What you should do: Set down, without any change, the stretch of lines from the one containing "498951007.2" through the last of the lines below.

◇ ◇ ◇

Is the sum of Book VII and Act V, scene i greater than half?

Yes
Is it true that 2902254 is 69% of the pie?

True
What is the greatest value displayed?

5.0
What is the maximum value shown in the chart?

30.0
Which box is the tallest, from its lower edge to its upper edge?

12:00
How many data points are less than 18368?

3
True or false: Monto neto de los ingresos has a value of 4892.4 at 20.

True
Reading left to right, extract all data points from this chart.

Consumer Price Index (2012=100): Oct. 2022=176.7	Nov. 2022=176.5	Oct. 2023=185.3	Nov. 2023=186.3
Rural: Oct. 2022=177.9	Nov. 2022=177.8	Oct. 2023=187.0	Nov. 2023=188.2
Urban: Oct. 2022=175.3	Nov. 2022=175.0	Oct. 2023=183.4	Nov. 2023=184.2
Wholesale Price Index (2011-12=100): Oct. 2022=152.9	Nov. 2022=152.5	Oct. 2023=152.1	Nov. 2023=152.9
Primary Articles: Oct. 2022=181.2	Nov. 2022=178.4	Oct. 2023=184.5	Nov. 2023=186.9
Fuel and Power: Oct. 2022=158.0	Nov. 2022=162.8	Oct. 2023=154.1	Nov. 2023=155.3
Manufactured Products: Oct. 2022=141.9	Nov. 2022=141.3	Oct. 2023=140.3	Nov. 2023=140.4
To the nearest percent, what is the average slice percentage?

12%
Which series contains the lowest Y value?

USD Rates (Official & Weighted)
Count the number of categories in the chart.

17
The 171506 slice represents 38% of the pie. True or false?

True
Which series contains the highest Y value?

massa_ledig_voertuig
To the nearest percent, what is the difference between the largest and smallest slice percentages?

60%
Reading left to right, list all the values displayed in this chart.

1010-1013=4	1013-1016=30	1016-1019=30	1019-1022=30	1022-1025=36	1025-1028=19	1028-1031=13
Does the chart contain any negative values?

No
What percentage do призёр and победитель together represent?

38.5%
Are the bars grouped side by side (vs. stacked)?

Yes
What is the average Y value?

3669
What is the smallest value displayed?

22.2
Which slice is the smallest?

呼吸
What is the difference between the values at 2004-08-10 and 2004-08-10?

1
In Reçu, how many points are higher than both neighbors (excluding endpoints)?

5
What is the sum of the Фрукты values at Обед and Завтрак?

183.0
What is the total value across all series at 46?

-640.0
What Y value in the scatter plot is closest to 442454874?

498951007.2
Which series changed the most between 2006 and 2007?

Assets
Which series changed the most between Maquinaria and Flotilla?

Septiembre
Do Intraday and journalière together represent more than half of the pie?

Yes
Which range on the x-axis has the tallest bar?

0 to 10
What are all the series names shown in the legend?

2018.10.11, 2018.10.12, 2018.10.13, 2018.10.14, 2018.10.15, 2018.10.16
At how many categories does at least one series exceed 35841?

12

◇ ◇ ◇

Output below:
498951007.2
Which series changed the most between 2006 and 2007?

Assets
Which series changed the most between Maquinaria and Flotilla?

Septiembre
Do Intraday and journalière together represent more than half of the pie?

Yes
Which range on the x-axis has the tallest bar?

0 to 10
What are all the series names shown in the legend?

2018.10.11, 2018.10.12, 2018.10.13, 2018.10.14, 2018.10.15, 2018.10.16
At how many categories does at least one series exceed 35841?

12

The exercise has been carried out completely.